= Melting tank =

A melting tank is a tank used by manufacturing companies to manufacture a variety of products.

==Melting tank uses==
Melting tanks can be designed to melt products such as:

- Alloys with a low melting temperature
- Babbitt
- Candle wax
- Capping compound
- Eutectic salts
- Gels
- Glue
- Oil
- Palm wax
- Paraffin
- Paraffin wax
- Plastics
- Resin
- Soap
- Solder
- Soy
- Synthetic adhesives
- Tar
- Vegetable oil

==Types of tanks==
Different types of tanks are used for melting different substances. These tanks have various differentiating characteristics, such as temperature and surface texture. For example, tanks used for adhesives may need to heat up to 500 degrees(°) Fahrenheit(F), while an organic soy wax should not be heated above 140 °F. Furthermore, tanks designed for melting soaps and candles require a polished interior, in order to avoid cross-contamination between different scents and colors. Specialized coatings exist for such purposes.

===Heating variations===
Several heating variations of melting tanks exist:

- Direct heating: These tanks are generally made of aluminum and can heat up to over 500 °F, using a heating element placed directly onto the aluminum which, in turn, is directly touching the substance to be melted. Since these melters apply heat directly, they generally cannot be larger than 5-10 gallons. Common uses are heating wax and solder.
- Water-jacket heating: These tanks are similar in design to commercial double boilers in that they keep substances evenly heated, but generally only up to 212 °F, the boiling point of water. They are usually made of stainless steel, but can also be made of aluminum.

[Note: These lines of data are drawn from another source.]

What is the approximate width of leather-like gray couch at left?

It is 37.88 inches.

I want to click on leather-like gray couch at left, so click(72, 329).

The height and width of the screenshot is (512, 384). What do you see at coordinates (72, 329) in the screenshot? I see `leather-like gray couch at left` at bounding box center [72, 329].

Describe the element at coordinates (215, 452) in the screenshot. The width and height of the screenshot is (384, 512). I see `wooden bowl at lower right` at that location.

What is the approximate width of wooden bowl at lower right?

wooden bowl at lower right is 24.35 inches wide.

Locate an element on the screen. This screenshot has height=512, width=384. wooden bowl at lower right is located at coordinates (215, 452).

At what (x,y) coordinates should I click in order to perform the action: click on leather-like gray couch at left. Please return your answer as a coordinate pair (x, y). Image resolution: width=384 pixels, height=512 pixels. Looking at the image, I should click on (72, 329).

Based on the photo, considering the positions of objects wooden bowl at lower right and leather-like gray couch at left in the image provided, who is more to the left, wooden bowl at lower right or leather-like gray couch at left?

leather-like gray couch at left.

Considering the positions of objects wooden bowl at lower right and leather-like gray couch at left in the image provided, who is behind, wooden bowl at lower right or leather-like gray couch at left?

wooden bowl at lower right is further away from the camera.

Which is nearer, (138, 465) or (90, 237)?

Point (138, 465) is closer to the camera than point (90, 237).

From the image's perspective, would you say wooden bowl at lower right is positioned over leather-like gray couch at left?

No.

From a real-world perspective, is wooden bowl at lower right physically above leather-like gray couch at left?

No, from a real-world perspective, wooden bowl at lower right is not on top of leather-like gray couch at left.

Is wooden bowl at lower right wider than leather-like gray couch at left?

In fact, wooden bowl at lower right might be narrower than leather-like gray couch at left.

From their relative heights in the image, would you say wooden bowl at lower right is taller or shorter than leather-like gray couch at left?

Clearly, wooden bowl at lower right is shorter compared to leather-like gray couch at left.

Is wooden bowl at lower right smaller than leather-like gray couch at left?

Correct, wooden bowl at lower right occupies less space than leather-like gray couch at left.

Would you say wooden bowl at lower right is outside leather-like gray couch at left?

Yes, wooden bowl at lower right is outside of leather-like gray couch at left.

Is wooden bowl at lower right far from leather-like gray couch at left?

Unlike direct heating melters, water-jacket melters can be almost unlimited in size, with 153 gallons being common, but sizes larger than 1000 gallons also possible. Combining the benefits of direct heating and water-jacket heating is currently being researched.
- Convection heating: These tanks use convection, making them less efficient in terms of the time it takes to heat up their contents. They are generally more expensive than the other types.